Muslim Brotherhood deputy Zaki Bani Arshid, a member of the opposition to the government, presented no policy other than demanding the withdrawal of the price increases. Meanwhile, Suleiman Hafez, the finance minister, announced on Friday that cash disbursements would begin to low- and middle-income Jordanians to cushion the blow of the subsidy removal. But the details of this compensation policy have been under discussion for two years.

Energy crises have a familiar pattern. There are warnings over years of inadequate provision for future demand, or vulnerability to cutoffs. But politicians resist charging higher prices to consumers, and important new projects are caught up in bureaucracy.

When the crisis does come, the country or state utility runs out of money, or the lights go out, and the realization dawns that there is no quick solution. Then the political will and focus may finally be sustained over several years to implement deep reforms and build new power plants and pipelines.

In Jordan's case, the arrival of the crisis has been accelerated by the cutoff of gas supplies from Egypt due to repeated sabotage and Egypt's own shortages. Jordan has had to turn to expensive oil for electricity generation. The Syrian crisis next door has been a further blow to the economy.

Jordan is not quite as resource-short as it often appears to be. But none of the solutions to its energy crisis are quick and cheap.

Hoping to start a liquefied natural gas terminal to receive imports by mid-2014, it is unlikely to get a hoped-for cut-price deal from Qatar. Iraqi gas by pipeline is an obvious option—but Baghdad has shown no urgency to seize this opportunity. Instead, Israel's new offshore gas, more than enough for its own needs, may capture this market and reinforce Amman's strategic dependency.

In the near term, with abundant sun, plans for renewable energy can help fill the gap, but its wind project has had several false starts.

BP (BP) is drilling for shale gas, and mining for "oil shale" is going ahead—a hydrocarbon-rich black rock that can be burnt in power stations or processed into oil.

A nuclear power program has been in the works since 2007, but still faces major challenges of skills shortages, financing, and water to be ready for the ambitious start-up date of 2019.

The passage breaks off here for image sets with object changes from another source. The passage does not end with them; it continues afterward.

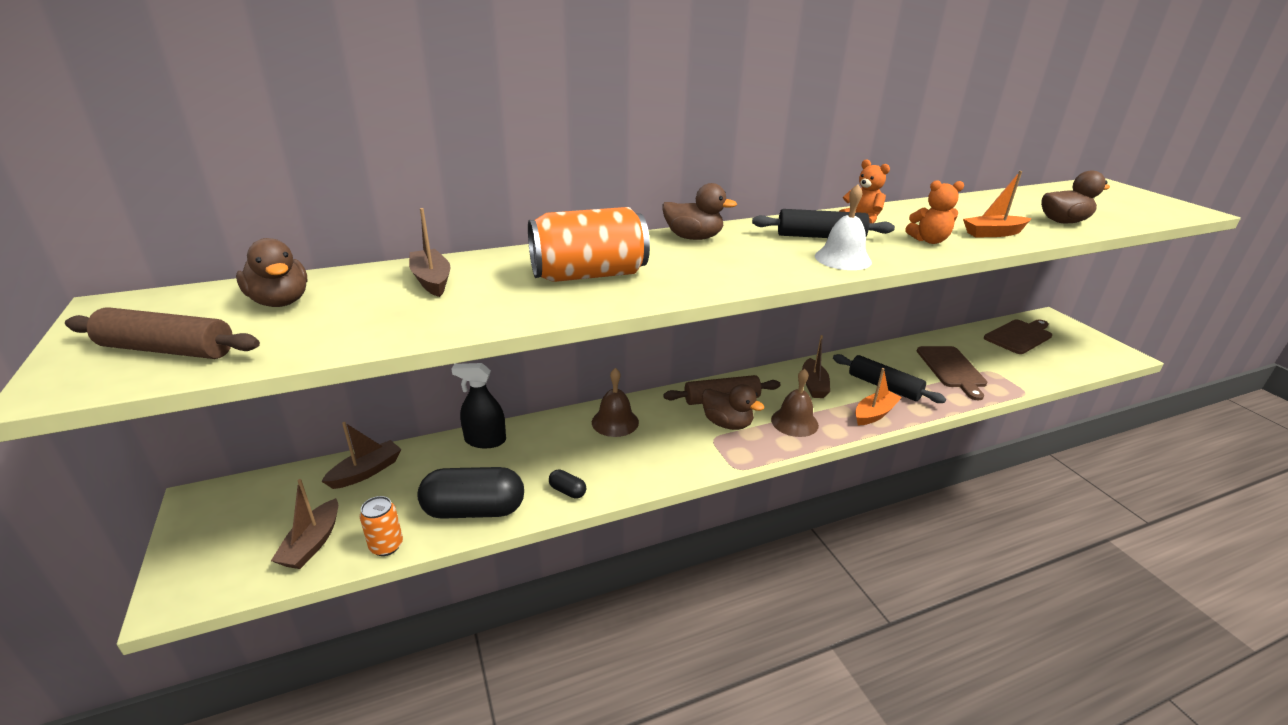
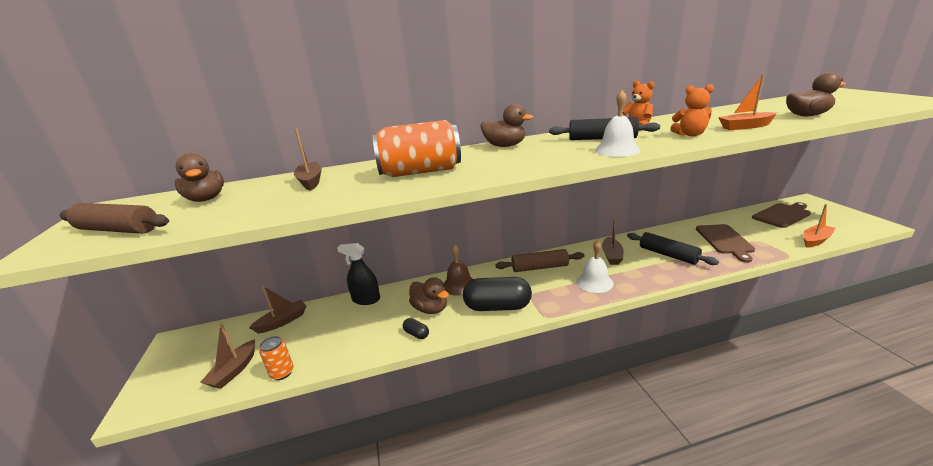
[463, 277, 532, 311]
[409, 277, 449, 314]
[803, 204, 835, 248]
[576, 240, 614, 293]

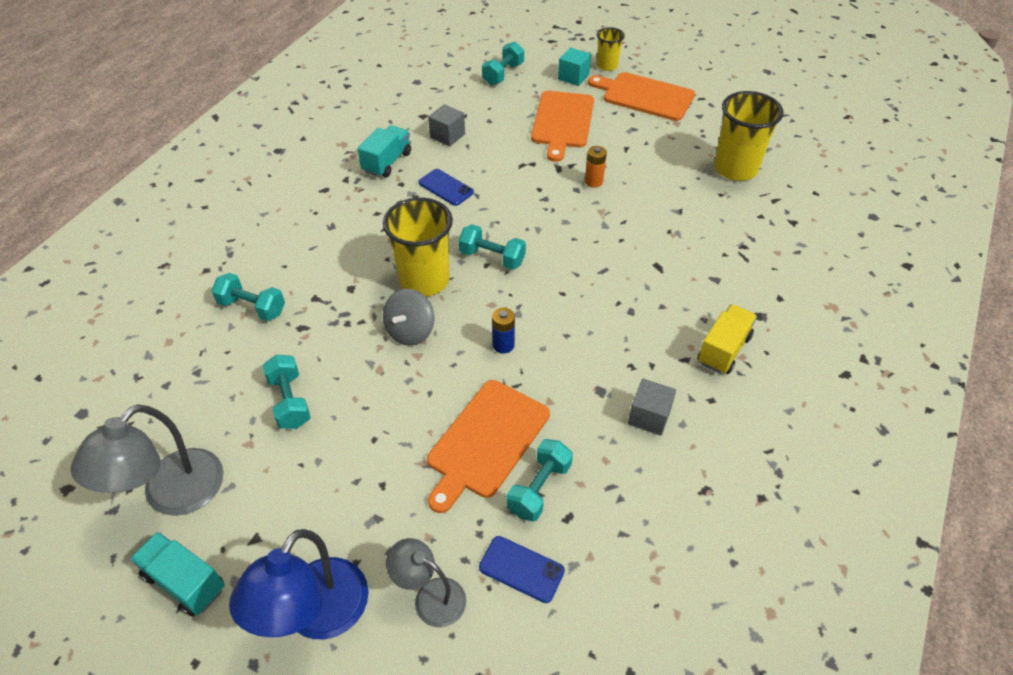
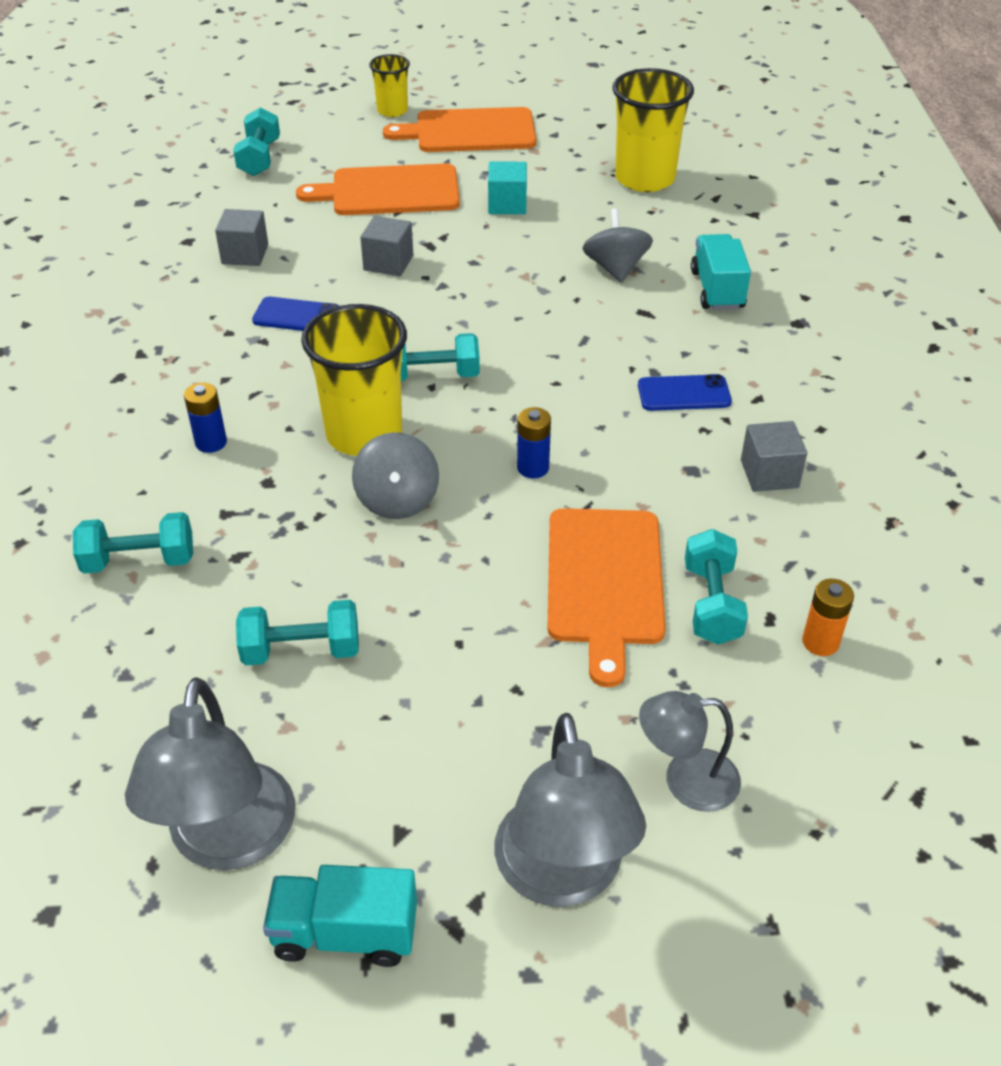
[697, 304, 757, 374] (first image)
[184, 383, 227, 453]
[360, 216, 413, 276]
[583, 208, 653, 283]
[691, 234, 751, 310]
[638, 374, 732, 411]
[488, 161, 527, 214]
[802, 579, 854, 656]
[495, 713, 646, 906]
[236, 600, 359, 665]
[296, 163, 460, 215]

Jordan can continue to muddle through for some time. King Abdullah can make selective concessions, as he did in September when rescinding a 10% increase in petrol prices. He can sack unpopular ministers and negotiate side deals with interest groups.

The IMF's $2 billion loan in August came with the condition of raising electricity prices, but Jordan's strategic importance means the US and Arabian Gulf states will no doubt make more funds available if required.

Powerful friends give Amman the luxury of postponing tough choices. But it needs to combine its commitment to subsidy reform with real progress on new energy projects and systematic reform of social welfare. Otherwise, the government has no choice but to continue juggling with fire.